On October 5, 2023, a blockchain investigator by the name of ZachXBT stated that a single scammer had stolen 234 ETH, which is roughly comparable to $385,000, from four customers of Friend.tech over the course of a single day. A SIM-swap assault was carried out by the con artist in order to acquire unauthorised access to the accounts of the victims. It was determined that the same hacker who had drained the accounts of the four victims was responsible for the theft of the assets.
One of the victims, who goes by the Twitter handle “KingMgugga,” reported the incident while it was happening in real time, saying that they were “getting f—ing sim swapped watching it happen.” Another user who goes by the name “holycryptoroni” stated that they had a similar experience by adding, “I got swapped sorry.” In the early part of this week, four more customers of Friend.tech reported losing a combined total of around 109 ETH as a result of SIM-swap or phishing attempts.
It has been brought to people’s attention that the website Friend.tech, which is a platform that enables users to buy “keys” for access to private chat rooms, does not have very solid security measures.
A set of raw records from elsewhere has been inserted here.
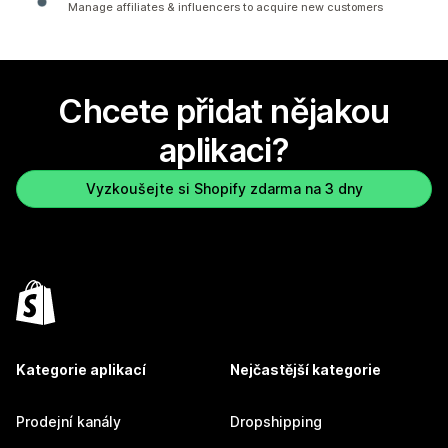
Manage affiliates & influencers to acquire new customers
Chcete přidat nějakou
aplikaci?
Vyzkoušejte si Shopify zdarma na 3 dny
Kategorie aplikací
Nejčastější kategorie
Prodejní kanály
Dropshipping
A company that specialises in ecosystem tools called Manifold Trading projected that twenty million dollars out of Friend.tech’s total worth of fifty million dollars locked might be at danger. The company strongly suggested that Friend.tech use two-factor authentication (2FA) in order to beef up the account’s level of protection.
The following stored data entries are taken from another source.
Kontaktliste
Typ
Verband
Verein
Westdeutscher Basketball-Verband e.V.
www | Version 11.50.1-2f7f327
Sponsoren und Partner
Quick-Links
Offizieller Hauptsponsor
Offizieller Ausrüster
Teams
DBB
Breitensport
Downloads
The incident has also revived demands for Twitter to adopt two-factor authentication (2FA) security measures. This is particularly the case following the high-profile SIM-swap hack that occurred in September on the account of Ethereum co-founder Vitalik Buterin. Users are encouraged to delete their phone numbers from their social media profiles by “0xfoobar,” who is the founder and CEO of wallet security company Delegate. This is done in order to reduce potential hazards.
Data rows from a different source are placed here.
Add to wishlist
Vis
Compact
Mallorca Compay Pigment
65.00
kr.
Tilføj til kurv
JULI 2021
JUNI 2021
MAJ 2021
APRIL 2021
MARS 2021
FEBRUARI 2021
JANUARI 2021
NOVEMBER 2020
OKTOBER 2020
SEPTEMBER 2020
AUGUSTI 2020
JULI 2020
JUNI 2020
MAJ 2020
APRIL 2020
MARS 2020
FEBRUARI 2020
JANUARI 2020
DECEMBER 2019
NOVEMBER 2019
The Friend.tech incident comes amid growing concerns about the vulnerability of two-factor authentication (2FA) systems to SIM-swap attacks. On April 27, 2023, a report by Blockchain.News highlighted that a recent update to Google’s Authenticator app, which stores one-time codes in cloud storage, has raised security questions. The update makes users susceptible to SIM-swap attacks, where scammers can trick telecom operators into associating a victim’s phone number with their own SIM card. If a hacker gains access to the user’s Google password, they could compromise all authenticator-linked applications.